Much as we love trees — they improve air quality; buffer us from traffic, noise, sun and wind; and add color and beauty to our lives — we don’t believe in arbitrarily protecting a tree at the expense of human health and safety.
Likewise, if a tree’s roots are doing major damage to sidewalks, streets, pipes and other expensive infrastructure, it’s a waste of taxpayer funds to repair the damage and allow the tree to remain.
For that reason, we’re glad to hear the Arroyo Grande City Council will re-examine its stringent tree ordinance. That ordinance strictly regulates tree removal and is especially protective of coastal live oaks, which cannot be removed even from asingle-family residential property without a city permit.
That requirement recently sent Arroyo Grande resident Steven Andrews to the council for relief. Andrews has a large 50-year-old oak tree on his property, and he says the debris from the tree aggravates his allergies, causing him to become extremely ill.
Andrews applied for a permit to remove the tree, but that request was denied by the city’s Parks & Recreation Commission.
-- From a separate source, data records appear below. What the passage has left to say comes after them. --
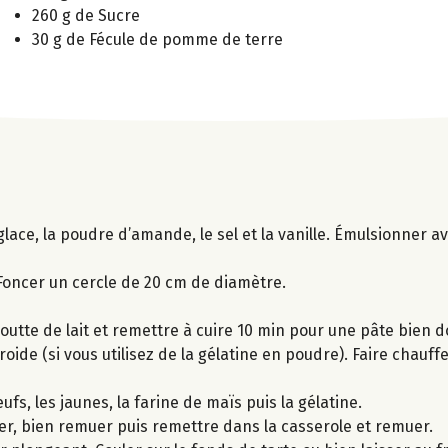
260 g de Sucre
30 g de Fécule de pomme de terre
glace, la poudre d’amande, le sel et la vanille. Émulsionner a
. Foncer un cercle de 20 cm de diamètre.
outte de lait et remettre à cuire 10 min pour une pâte bien d
oide (si vous utilisez de la gélatine en poudre). Faire chauffe
fs, les jaunes, la farine de maïs puis la gélatine.
ier, bien remuer puis remettre dans la casserole et remuer.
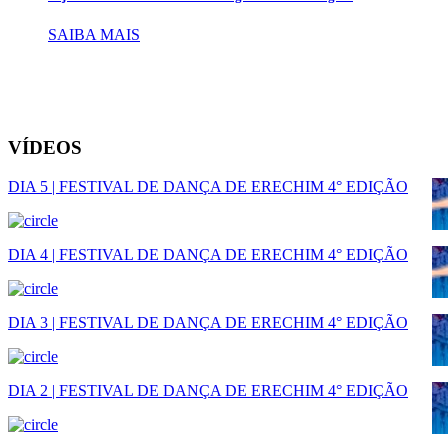
SAIBA MAIS
VÍDEOS
DIA 5 | FESTIVAL DE DANÇA DE ERECHIM 4° EDIÇÃO
DIA 4 | FESTIVAL DE DANÇA DE ERECHIM 4° EDIÇÃO
DIA 3 | FESTIVAL DE DANÇA DE ERECHIM 4° EDIÇÃO
DIA 2 | FESTIVAL DE DANÇA DE ERECHIM 4° EDIÇÃO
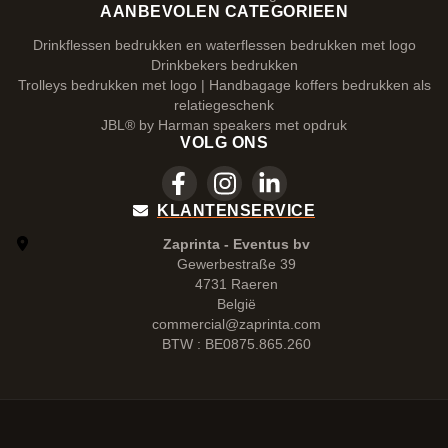
AANBEVOLEN CATEGORIEEN
Drinkflessen bedrukken en waterflessen bedrukken met logo
Drinkbekers bedrukken
Trolleys bedrukken met logo | Handbagage koffers bedrukken als
relatiegeschenk
JBL® by Harman speakers met opdruk
VOLG ONS
KLANTENSERVICE
Zaprinta - Eventus bv
Gewerbestraße 39
4731 Raeren
België
commercial@zaprinta.com
BTW : BE0875.865.260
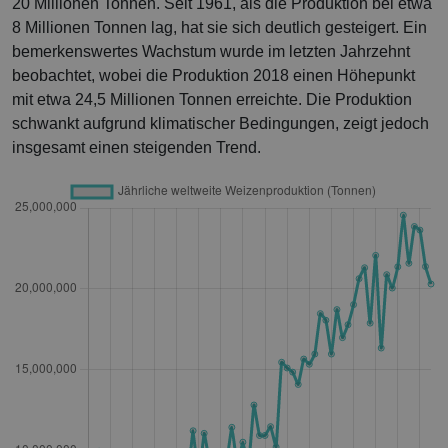
20 Millionen Tonnen. Seit 1961, als die Produktion bei etwa
8 Millionen Tonnen lag, hat sie sich deutlich gesteigert. Ein
bemerkenswertes Wachstum wurde im letzten Jahrzehnt
beobachtet, wobei die Produktion 2018 einen Höhepunkt
mit etwa 24,5 Millionen Tonnen erreichte. Die Produktion
schwankt aufgrund klimatischer Bedingungen, zeigt jedoch
insgesamt einen steigenden Trend.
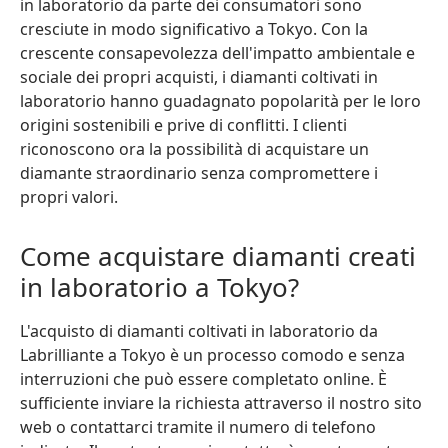
in laboratorio da parte dei consumatori sono
cresciute in modo significativo a Tokyo. Con la
crescente consapevolezza dell'impatto ambientale e
sociale dei propri acquisti, i diamanti coltivati in
laboratorio hanno guadagnato popolarità per le loro
origini sostenibili e prive di conflitti. I clienti
riconoscono ora la possibilità di acquistare un
diamante straordinario senza compromettere i
propri valori.
Come acquistare diamanti creati
in laboratorio a Tokyo?
L'acquisto di diamanti coltivati in laboratorio da
Labrilliante a Tokyo è un processo comodo e senza
interruzioni che può essere completato online. È
sufficiente inviare la richiesta attraverso il nostro sito
web o contattarci tramite il numero di telefono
He then appealed to the City Council, which also denied the request. It did, however, advise Andrews to trim the tree back as much as possible, and if that doesn’t help, to return to the council.
City Council members worried that if they granted Andrews’ request, that could set a precedent.
But here’s our concern: If the council is too unbending, that could lead homeowners to surreptitiously cut down trees if they believe there’s no chance the city will grant a permit.
And it isn’t just homeowners who are affected; the city also is bound by strict regulations in caring for the 5,300 trees in parks and along streets.
In the course of the tree discussion, Arroyo Grande Mayor Tony Ferrara raised general concerns about trees encroaching on public sidewalks and posing safety hazards.
We share those concerns, and we aren’t talking only about Arroyo Grande. Street trees are growing into power lines, buckling sidewalks and overpowering their surroundings in several communities, including San Luis Obispo.
We agree that trees are important and deserve to be protected.
But urban forests must be maintained properly and, sometimes, that means removing a tree that’s been inappropriately placed, causing extensive damage to property or threatening health and safety.
We commend agencies like Arroyo Grande that recognize the importance of trees in an urban environment, but tree protection must be tempered with common sense. The Arroyo Grande City Council is wise to take another look at its ordinance to ensure restrictions are not going overboard.